● **Exercise goal**
Which lines of the data contain the string "paint"? Copy every one.
* * * * * * *
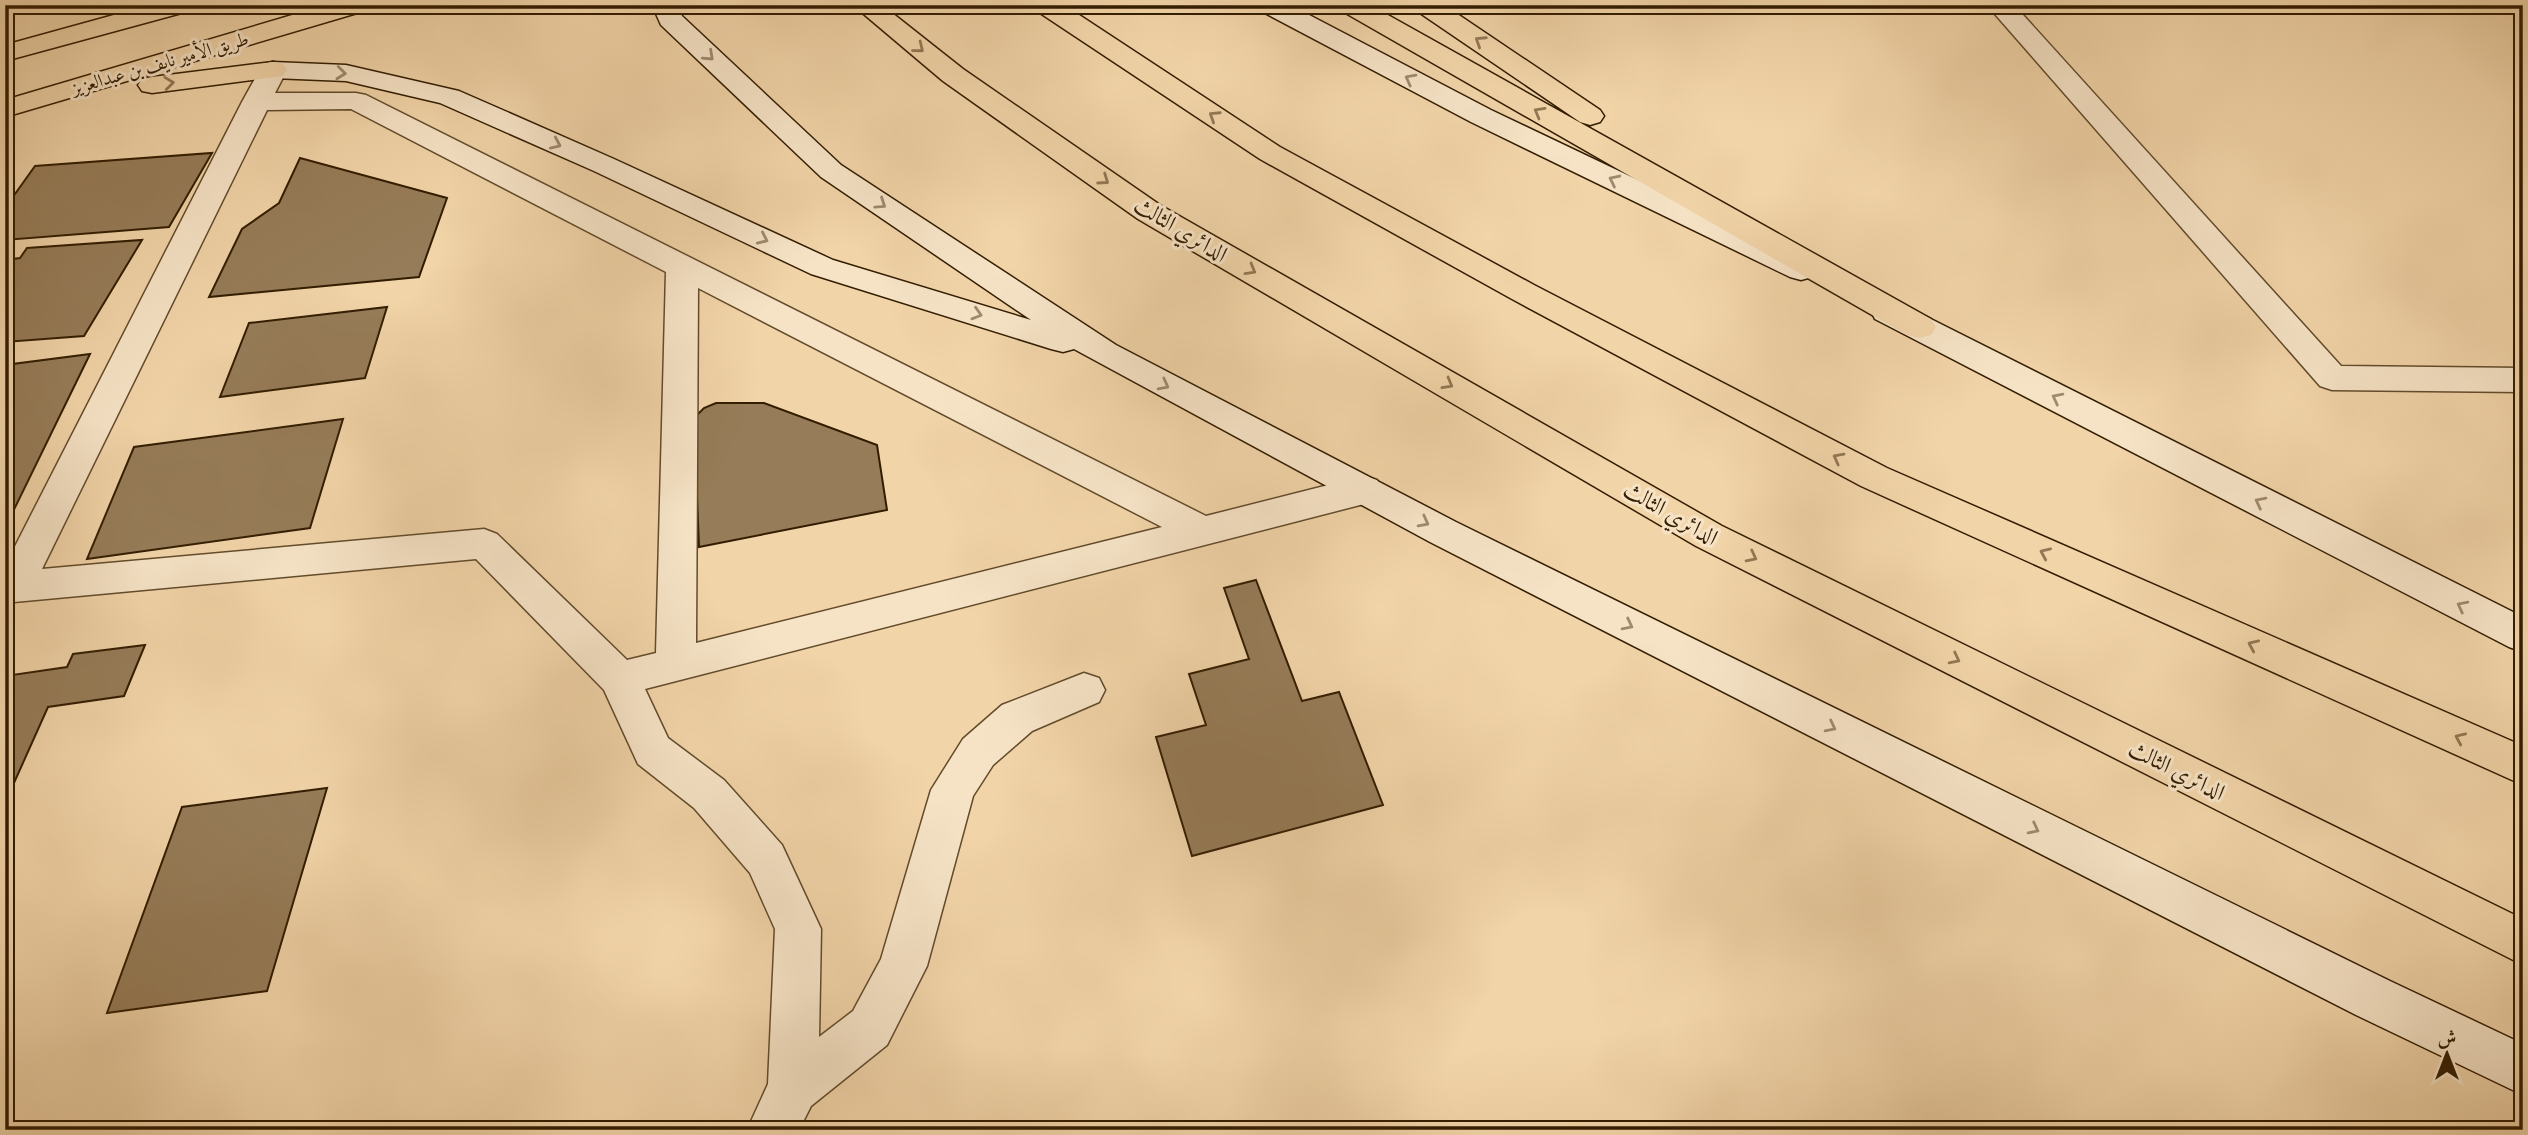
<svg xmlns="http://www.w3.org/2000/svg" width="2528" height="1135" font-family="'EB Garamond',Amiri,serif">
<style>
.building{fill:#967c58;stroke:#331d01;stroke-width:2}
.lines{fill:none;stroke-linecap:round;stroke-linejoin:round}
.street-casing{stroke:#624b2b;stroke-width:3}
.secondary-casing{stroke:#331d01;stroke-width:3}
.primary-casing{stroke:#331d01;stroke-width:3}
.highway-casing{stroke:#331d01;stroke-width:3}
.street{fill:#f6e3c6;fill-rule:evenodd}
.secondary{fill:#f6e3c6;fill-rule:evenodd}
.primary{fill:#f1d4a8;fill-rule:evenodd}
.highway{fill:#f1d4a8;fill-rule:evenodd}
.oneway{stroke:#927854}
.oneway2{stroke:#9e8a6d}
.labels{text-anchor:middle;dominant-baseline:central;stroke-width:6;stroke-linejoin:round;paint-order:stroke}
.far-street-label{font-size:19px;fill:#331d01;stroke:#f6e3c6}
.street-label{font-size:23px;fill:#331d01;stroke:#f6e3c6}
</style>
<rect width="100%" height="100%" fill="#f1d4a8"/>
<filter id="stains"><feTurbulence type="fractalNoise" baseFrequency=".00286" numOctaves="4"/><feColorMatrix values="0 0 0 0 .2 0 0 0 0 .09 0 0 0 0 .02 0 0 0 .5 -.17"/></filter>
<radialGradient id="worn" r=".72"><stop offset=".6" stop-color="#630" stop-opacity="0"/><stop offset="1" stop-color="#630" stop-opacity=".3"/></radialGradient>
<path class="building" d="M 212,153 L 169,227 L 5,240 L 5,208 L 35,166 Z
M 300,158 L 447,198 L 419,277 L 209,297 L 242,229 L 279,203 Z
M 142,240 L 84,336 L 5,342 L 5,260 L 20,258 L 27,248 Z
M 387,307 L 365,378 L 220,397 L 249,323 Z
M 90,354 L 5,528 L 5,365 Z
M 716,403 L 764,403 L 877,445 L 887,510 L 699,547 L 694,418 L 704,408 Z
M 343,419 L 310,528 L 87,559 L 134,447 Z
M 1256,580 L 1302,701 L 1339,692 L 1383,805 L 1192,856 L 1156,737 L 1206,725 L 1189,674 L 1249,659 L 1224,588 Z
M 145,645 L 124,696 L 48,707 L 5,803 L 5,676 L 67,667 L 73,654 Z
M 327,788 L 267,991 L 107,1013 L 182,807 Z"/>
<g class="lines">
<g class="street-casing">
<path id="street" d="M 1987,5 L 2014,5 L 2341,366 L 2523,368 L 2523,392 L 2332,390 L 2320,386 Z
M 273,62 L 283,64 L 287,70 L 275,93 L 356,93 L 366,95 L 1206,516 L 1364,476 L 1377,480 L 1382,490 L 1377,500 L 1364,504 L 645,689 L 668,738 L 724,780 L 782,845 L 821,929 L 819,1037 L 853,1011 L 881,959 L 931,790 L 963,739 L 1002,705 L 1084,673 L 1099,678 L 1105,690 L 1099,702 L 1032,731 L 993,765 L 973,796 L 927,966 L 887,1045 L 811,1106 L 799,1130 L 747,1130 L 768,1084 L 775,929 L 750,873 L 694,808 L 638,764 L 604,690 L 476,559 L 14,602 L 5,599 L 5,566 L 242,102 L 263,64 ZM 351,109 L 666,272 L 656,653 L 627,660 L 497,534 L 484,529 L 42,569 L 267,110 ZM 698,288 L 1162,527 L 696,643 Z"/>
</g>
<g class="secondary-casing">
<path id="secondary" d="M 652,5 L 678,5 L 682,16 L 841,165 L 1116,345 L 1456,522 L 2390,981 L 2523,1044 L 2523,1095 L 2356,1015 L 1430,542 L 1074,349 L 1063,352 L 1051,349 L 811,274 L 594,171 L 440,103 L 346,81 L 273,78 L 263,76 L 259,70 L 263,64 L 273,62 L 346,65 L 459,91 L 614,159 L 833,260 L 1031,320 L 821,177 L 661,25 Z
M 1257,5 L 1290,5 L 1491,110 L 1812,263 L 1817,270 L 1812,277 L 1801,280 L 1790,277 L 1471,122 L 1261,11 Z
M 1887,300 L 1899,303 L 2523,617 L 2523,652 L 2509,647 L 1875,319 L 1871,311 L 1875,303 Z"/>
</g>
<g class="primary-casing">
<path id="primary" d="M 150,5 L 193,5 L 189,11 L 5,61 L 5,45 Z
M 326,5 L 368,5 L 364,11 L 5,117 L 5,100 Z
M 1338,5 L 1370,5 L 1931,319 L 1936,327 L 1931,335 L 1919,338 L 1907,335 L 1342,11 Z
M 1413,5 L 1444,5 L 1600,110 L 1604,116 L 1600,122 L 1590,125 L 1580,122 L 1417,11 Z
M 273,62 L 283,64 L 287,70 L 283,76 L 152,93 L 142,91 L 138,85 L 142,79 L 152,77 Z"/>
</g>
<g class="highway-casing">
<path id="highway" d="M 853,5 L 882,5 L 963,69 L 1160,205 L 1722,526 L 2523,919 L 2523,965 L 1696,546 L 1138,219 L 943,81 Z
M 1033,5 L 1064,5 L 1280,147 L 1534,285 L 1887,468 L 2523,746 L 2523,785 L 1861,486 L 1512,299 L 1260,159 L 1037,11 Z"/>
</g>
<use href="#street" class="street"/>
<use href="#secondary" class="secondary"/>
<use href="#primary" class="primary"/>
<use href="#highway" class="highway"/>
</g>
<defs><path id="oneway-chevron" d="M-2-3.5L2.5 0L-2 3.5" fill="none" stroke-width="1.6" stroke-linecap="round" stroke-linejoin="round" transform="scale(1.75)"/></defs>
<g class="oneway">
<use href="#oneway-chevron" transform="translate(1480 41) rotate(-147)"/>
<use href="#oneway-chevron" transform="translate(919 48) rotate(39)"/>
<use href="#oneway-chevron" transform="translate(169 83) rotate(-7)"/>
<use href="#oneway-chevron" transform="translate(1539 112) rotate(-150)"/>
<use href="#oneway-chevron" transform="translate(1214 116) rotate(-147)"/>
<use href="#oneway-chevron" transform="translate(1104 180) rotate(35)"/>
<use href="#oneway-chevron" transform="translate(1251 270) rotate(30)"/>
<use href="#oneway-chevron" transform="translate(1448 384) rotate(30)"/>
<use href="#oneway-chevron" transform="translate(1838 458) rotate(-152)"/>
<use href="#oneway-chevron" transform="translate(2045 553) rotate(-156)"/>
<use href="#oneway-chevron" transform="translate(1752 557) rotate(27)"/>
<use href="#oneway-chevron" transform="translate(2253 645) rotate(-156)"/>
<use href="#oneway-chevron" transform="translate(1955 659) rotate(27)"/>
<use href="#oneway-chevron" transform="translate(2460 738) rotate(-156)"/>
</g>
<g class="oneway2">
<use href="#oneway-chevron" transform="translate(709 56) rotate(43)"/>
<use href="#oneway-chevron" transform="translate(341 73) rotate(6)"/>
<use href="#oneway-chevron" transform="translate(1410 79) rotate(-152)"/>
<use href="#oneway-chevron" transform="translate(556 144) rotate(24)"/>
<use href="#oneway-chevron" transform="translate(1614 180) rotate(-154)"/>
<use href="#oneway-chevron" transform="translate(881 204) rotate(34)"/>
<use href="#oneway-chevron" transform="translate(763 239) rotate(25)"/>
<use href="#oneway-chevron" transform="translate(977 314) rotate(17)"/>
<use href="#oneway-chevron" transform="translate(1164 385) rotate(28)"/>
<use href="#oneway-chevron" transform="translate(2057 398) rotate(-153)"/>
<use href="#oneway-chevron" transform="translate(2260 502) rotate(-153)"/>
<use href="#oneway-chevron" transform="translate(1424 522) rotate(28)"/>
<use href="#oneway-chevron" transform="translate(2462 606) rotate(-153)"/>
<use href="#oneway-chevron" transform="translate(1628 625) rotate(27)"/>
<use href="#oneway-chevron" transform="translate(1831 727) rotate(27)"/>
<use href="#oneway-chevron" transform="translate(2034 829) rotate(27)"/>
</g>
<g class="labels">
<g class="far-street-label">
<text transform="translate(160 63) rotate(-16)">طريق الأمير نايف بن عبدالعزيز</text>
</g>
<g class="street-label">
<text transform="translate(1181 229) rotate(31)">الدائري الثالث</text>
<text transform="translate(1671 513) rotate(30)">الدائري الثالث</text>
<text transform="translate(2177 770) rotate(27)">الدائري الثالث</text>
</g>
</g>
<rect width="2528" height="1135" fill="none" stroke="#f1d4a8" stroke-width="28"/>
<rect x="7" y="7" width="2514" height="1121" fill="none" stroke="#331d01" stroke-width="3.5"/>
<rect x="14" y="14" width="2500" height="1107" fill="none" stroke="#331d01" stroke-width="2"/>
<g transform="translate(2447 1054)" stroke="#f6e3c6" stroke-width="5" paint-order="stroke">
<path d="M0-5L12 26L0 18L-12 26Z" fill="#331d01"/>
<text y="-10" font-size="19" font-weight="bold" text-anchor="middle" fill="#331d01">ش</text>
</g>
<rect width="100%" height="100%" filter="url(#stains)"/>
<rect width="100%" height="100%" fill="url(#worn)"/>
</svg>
* * * * * * *
● **Answer for this exercise**
.labels{text-anchor:middle;dominant-baseline:central;stroke-width:6;stroke-linejoin:round;paint-order:stroke}
<g transform="translate(2447 1054)" stroke="#f6e3c6" stroke-width="5" paint-order="stroke">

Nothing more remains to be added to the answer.